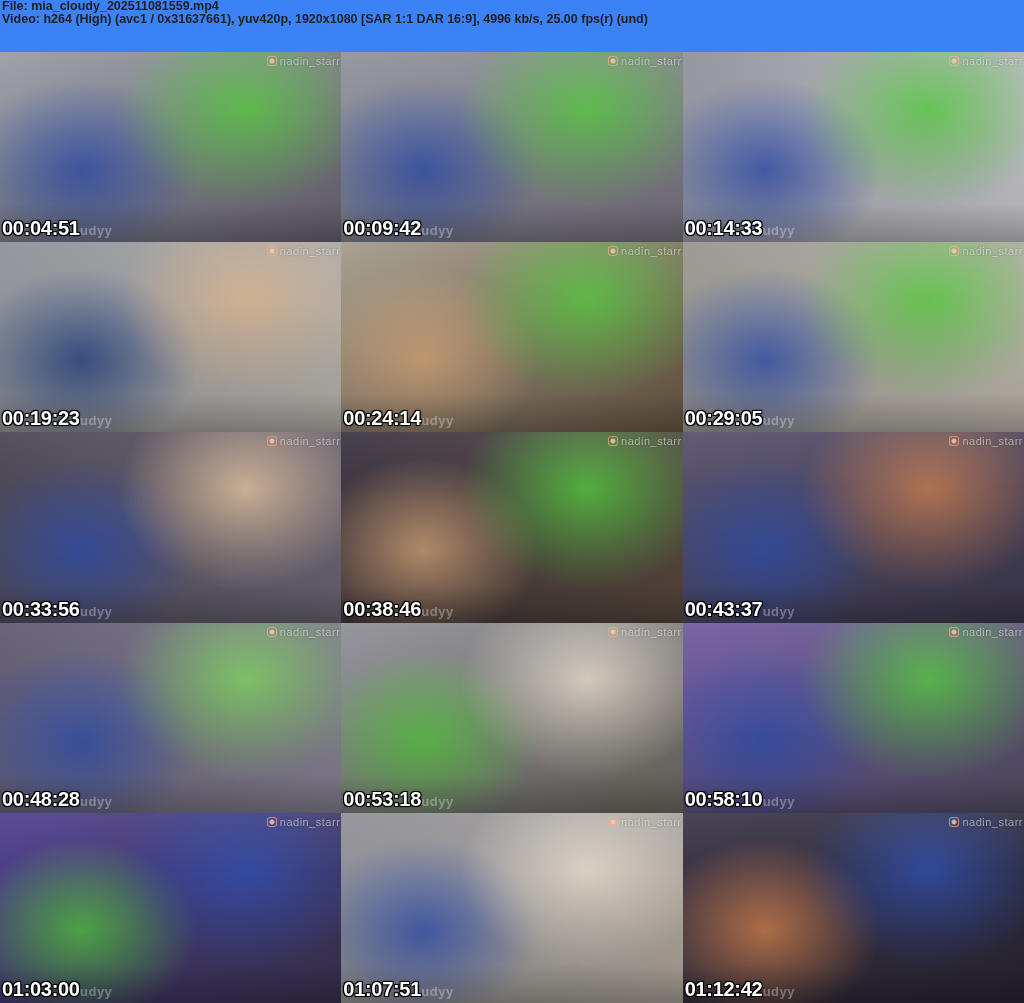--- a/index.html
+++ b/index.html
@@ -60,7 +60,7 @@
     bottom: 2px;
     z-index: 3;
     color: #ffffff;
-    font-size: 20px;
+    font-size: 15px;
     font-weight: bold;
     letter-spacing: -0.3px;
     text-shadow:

· · · ·

● AIM OF THE TASK
Repeat everything in the records above exactly, except the pictures.

● TASK SOLUTION
--- a/index.html
+++ b/index.html
@@ -60,7 +60,7 @@
     bottom: 2px;
     z-index: 3;
     color: #ffffff;
-    font-size: 20px;
+    font-size: 15px;
     font-weight: bold;
     letter-spacing: -0.3px;
     text-shadow:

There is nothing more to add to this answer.